You'll learn why one stick-insect copulation lasts for 10 weeks (to prevent other males from gaining access to the fertile female) and why the black-winged damselfly's penis has bristles (to scrape out his rival's sperm). You'll learn that male and female orangutans masturbate with sex toys fashioned from leaves and twigs, that slugs are hermaphrodites with penises on their heads, and that females in more than 80 species eat their lovers before, during, or after sex. You'll also ponder human sexuality when you learn that "monogamy is one of the most deviant behaviors in biology" (although jackdaws, chinstrap penguins, California mice, and some termites swear by it) and "natural selection, it seems, often smiles on strumpets."

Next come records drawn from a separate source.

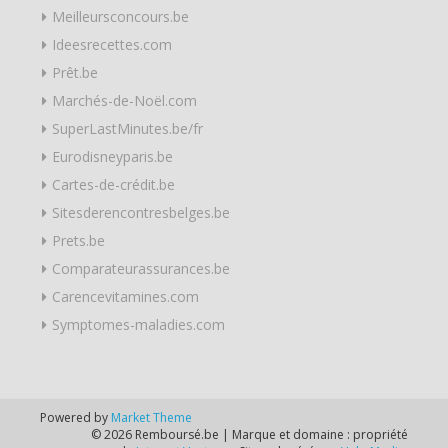
Meilleursconcours.be
Ideesrecettes.com
Prêt.be
Marchés-de-Noël.com
SuperLastMinutes.be/fr
Eurodisneyparis.be
Cartes-de-crédit.be
Sitesderencontresbelges.be
Prets.be
Comparateurassurances.be
Carencevitamines.com
Symptomes-maladies.com
Powered by
Market Theme
© 2026 Remboursé.be | Marque et domaine : propriété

Highly recommended--you'll read this through just for the fun of it and have plenty of odd facts with which to dazzle your dinner companions. --Joan Price
From Publishers Weekly
Those looking for prurient prose may be better off browsing their local adult bookstore, but readers intrigued by the bizarre facts surrounding animal whoopee (and really, who isn't?) should pay a visit to Dr. Tatiana, the alter ego of evolutionary biologist and journalist Judson. While her wryly salacious tone makes animal mating habits and evolutionary biology pretty racy, the book still reads more like a textbook than the Kama Sutra. Judson uses a tongue-in-cheek advice column format through much of the book, forging letters from dung flies, iguanas, sagebrush crickets and rodents ("Like, what's the deal? I'm a sleek young California mouse and am so in heat.") to explore reproductive biology. The device can be grating, and purists appalled by anthropomorphism may find themselves cringing as Judson chastises a male splendid fairy wren for philandering, while pronouncing his paddle crab counterpart a "gentleman." Still, Judson gets high marks for her copiously researched data. Perhaps most compelling is her chapter entitled "Aphrodisiacs, Love Potions, and Other Recipes From Cupid's Kitchen," in which the roots of animal homosexuality are examined. The reader will undoubtedly come away with reams of fascinating factoids, such as the nauseating dining habits of tropical cockroaches during copulation, and the pregnancies of the male seahorse and his cousin, the pipefish.